S-178-119
Read twice and referred to the Committee on Finance.
Sponsored by Joni Ernst (R-IA)
What it does
This bill would require states to report specified abortion data to the Centers for Disease Control and Prevention (CDC) as a condition of receiving federal Medicaid payments for family planning services. Currently, state reporting of abortion data to the CDC is voluntary. The bill would also require the CDC to develop standardized questions covering variables such as maternal demographics and methods of abortion used.
Who benefits
Public health researchers and epidemiologists who would gain more complete and standardized national abortion data. Federal and state policymakers who rely on CDC surveillance data to make health policy decisions. The CDC itself, which has long noted gaps in its abortion surveillance due to voluntary participation. Patients and providers who may benefit from more accurate public health trend analysis. States that already report fully and would face no new burden.
Who is hurt
States that currently do not report abortion data to the CDC and would face a choice between compliance and losing Medicaid family planning funds. Abortion providers in non-reporting states, who may face new administrative and data-collection requirements. Patients whose abortion data — including demographic information — would be reported to a federal agency, raising privacy concerns. Low-income individuals who rely on Medicaid-funded family planning services in states that might resist compliance, potentially disrupting access to those services. State governments that view abortion data reporting as a matter of state sovereignty.
Supporters argue
Supporters argue that the CDC's abortion surveillance system is severely undermined by voluntary participation — several states, including California, Maryland, and New Hampshire, have never reported data, leaving large gaps in national statistics.

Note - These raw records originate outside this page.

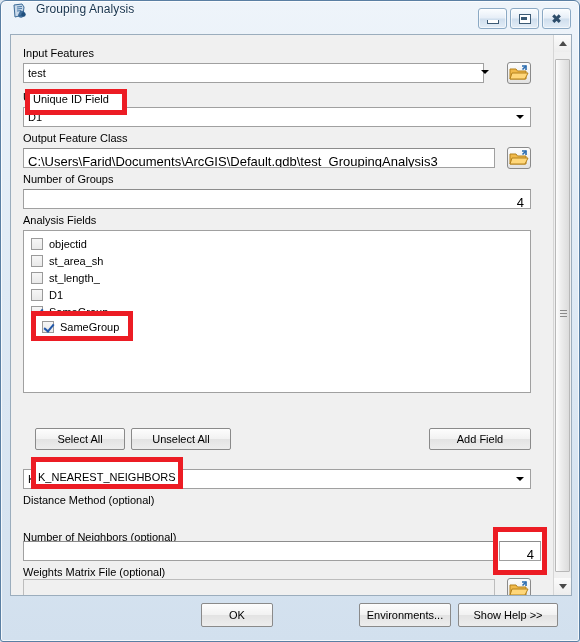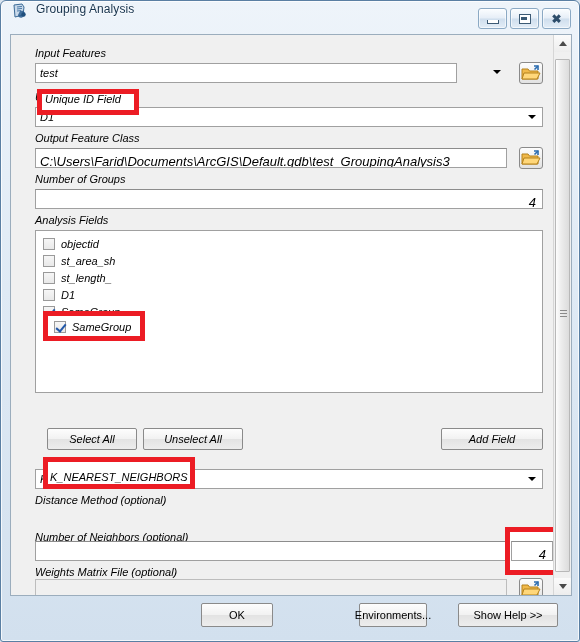"Input Features" .scrollview { font-style: italic -> none; left: 12px -> 0 }
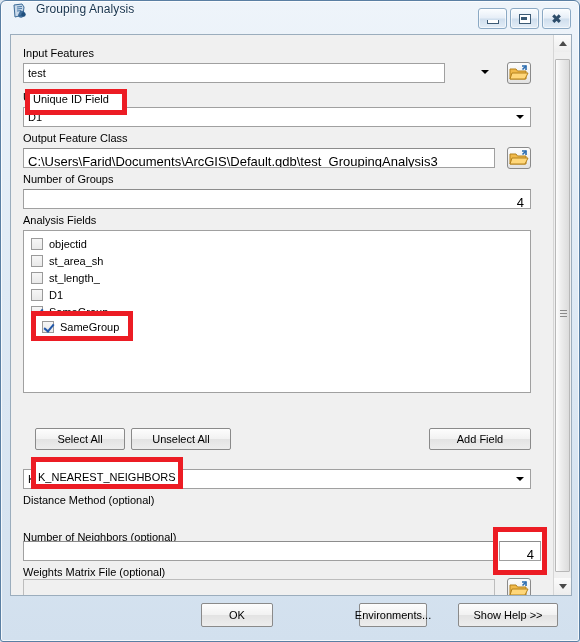"test" div.combo { width: 422px -> 461px }
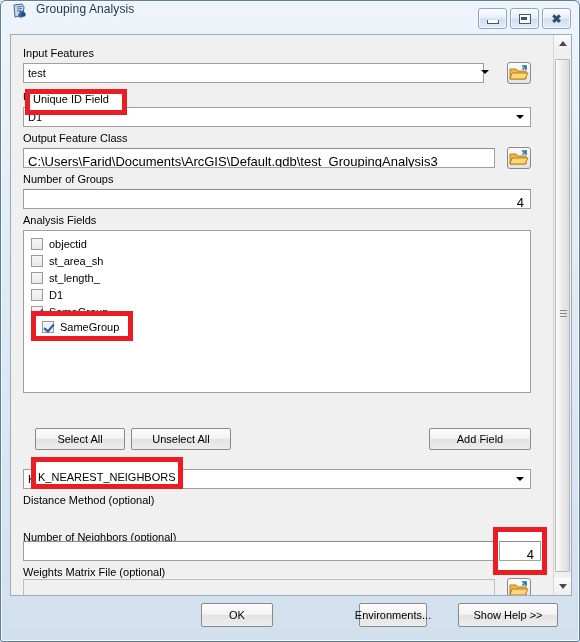"Environments..." div.btn { width: 68px -> 92px }
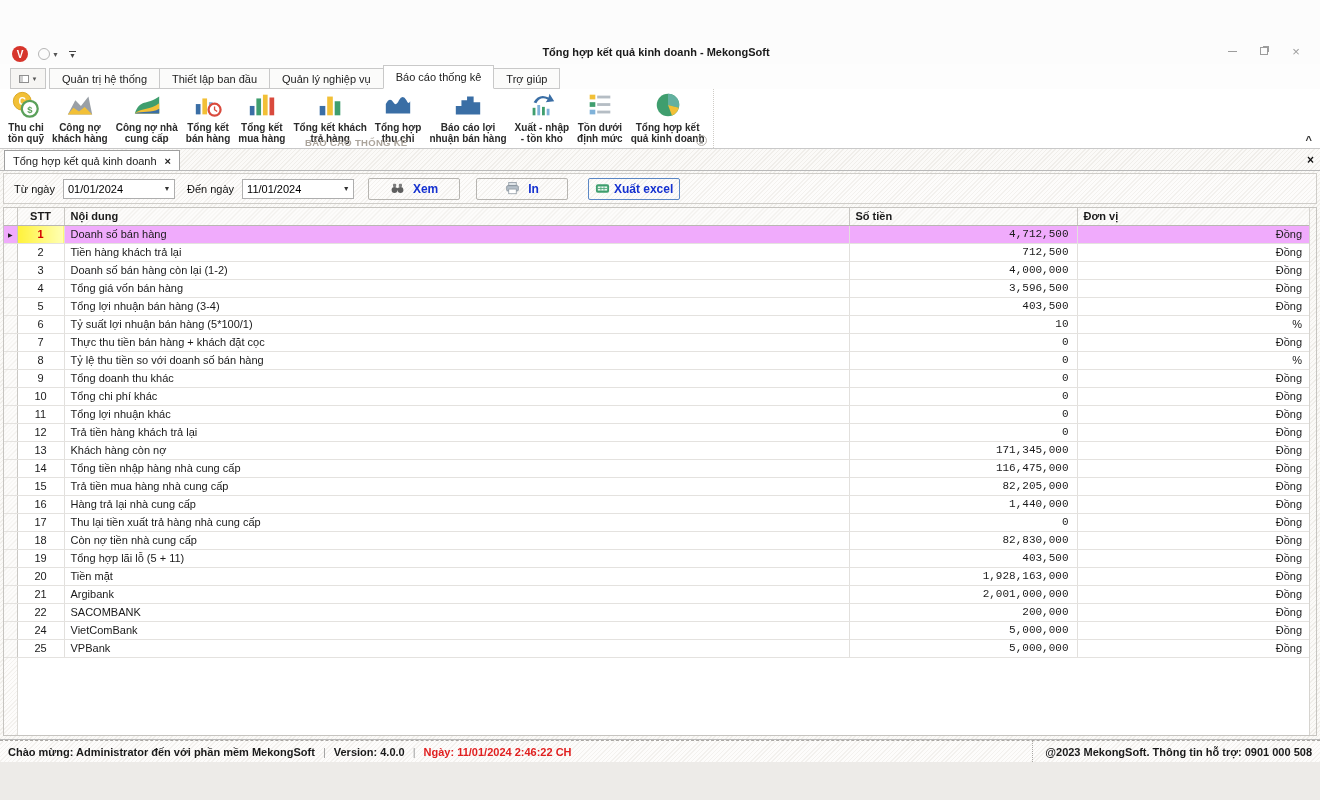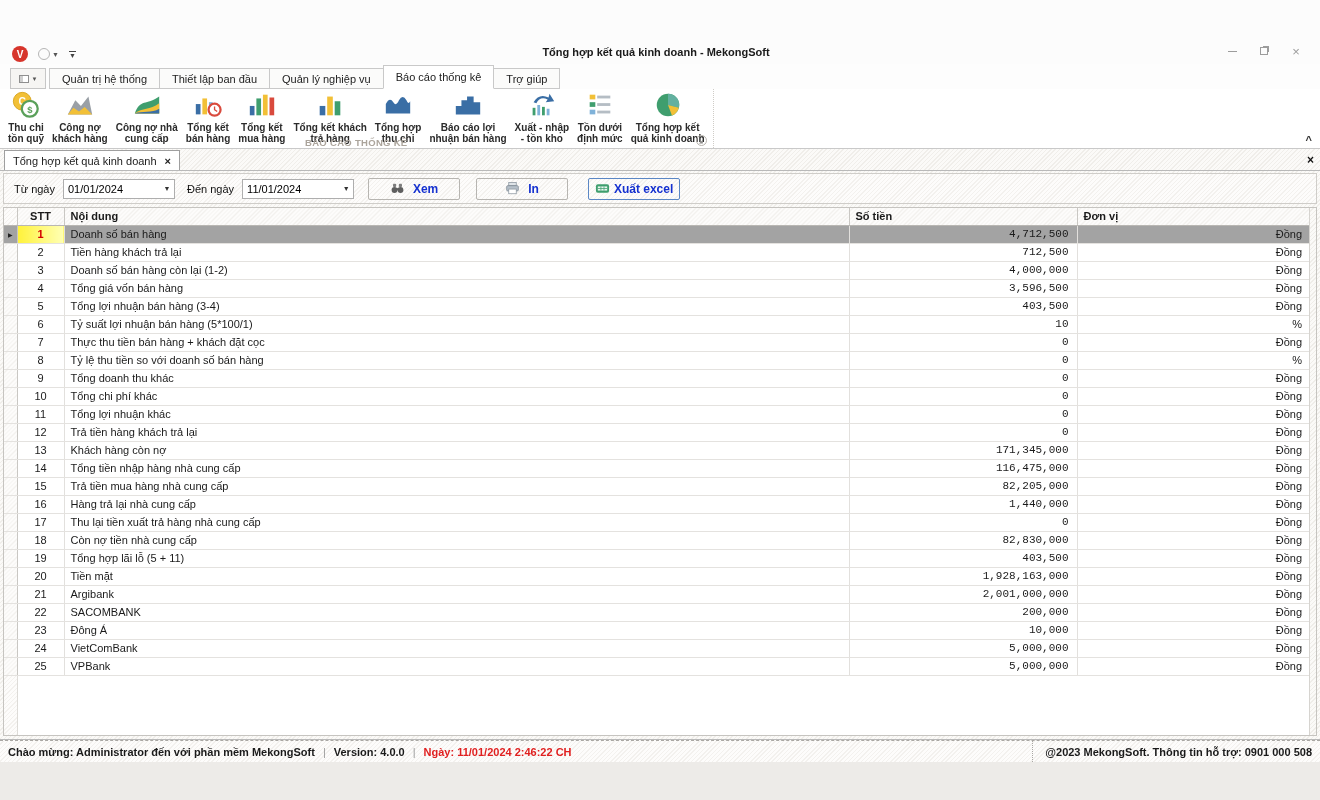"Doanh số bán hàng" tr.selected td { background: #a3a3a3 -> #f0abfc }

They contend that standardized, complete data is essential for tracking maternal health outcomes, identifying disparities, and informing evidence-based public health policy, and that tying reporting to existing Medicaid funding is a well-established and proportionate mechanism Congress has long used to ensure state compliance with federal health data requirements.
Opponents argue
Opponents argue that conditioning Medicaid family planning funds on abortion data reporting could effectively coerce states into compliance, echoing the Spending Clause concerns raised in NFIB v. Sebelius (2012), where the Supreme Court found Medicaid expansion conditions unconstitutionally coercive. They contend that mandatory reporting of sensitive patient demographic data to a federal agency raises significant privacy risks, and that states have legitimate sovereignty interests in determining their own data-sharing policies — particularly on a politically contested medical procedure.
Constitutional context
Congress's authority to attach conditions to Medicaid funding flows from the Taxing and Spending Clause (Art. I, §8, cl. 1), but NFIB v. Sebelius (2012) established that such conditions cannot be so coercive as to leave states no genuine choice. Whether withholding family planning funds — a subset of Medicaid — crosses that coercion threshold would depend on the relative size of the funding at stake, a fact-intensive inquiry courts have not clearly resolved for smaller Medicaid sub-programs.
Checks and balances
Congress gains authority to compel state data reporting through the Spending Clause funding condition; states retain the formal choice to decline funding, and courts serve as a check if the condition is challenged as unconstitutionally coercive under NFIB v. Sebelius.
Historical precedent
Congress has previously used Medicaid funding conditions to compel state health data reporting in other contexts, such as the Maternal and Child Health Block Grant program, though no directly analogous federal mandate for abortion-specific data reporting has been enacted.